This description was written by Clutch Anderson for his piece, Grid Partitions, 2022, Digital print on acrylic.
How do these different colored squares relate to each other? What rules exist to arrange them? What do the colors correspond to?
This piece involves playing with a grid that has different integer subdivisions. I created a 3x3 grid of 9 large squares—observe the vertical and horizontal alignment that divides and defines these grids. Within each of the 9 squares the space is divided into smaller units, represented by the three different colors: purple, pink, and yellow. Each of the 9 squares represent an area of 4x4 units (16 units total). In this underlying 4x4 grid, each color represents a smaller subdivision of that 4-unit length. You will notice that while these colored squares have the same height, they do not share the same length.
The purple squares correspond directly to these units: one purple square represents one unit. Can you use these purple squares as units of measurement and see this underlying unit grid? (Hint: Four purple squares fit lengthwise in each of the 9 squares.)
Where the purple squares represent a subdivision of 4, the pink squares represent a subdivision of 5. You will find that 5 pink squares fit lengthwise in that 4x4 space.
The yellow squares represent a subdivision of 7. In each of the 9 squares, 7 yellow squares fit perfectly lengthwise.

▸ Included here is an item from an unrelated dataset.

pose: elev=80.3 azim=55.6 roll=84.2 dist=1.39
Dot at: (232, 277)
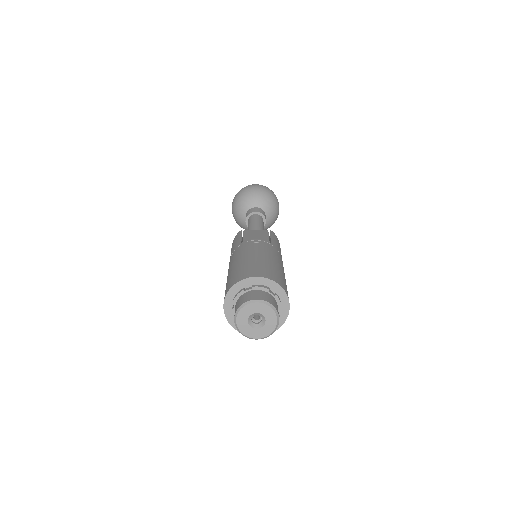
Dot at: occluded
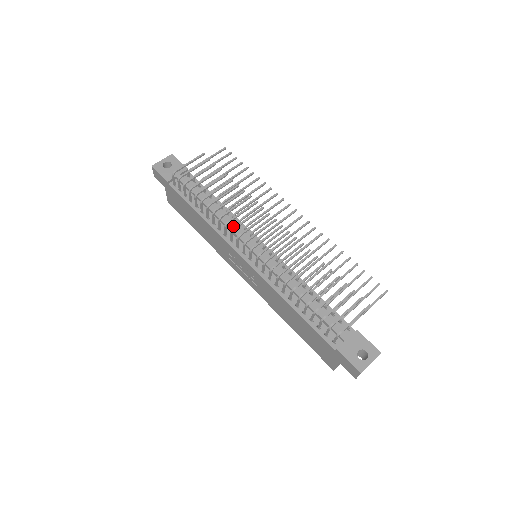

If you observe the piece for some time, you may notice that squares of the same color do not touch themselves. For example, a purple square will never be repeated directly above, below, left, or right; these colored squares never repeat "back-to-back". Additionally, no squares overlap. I did this not only as a fun design challenge (putting this together was like a math puzzle) but to explore how these integer subdivisions compare in terms of space. For example, using the subdivisions and ratios of 4:5:7, how would you define the negative space that emerges within the composition?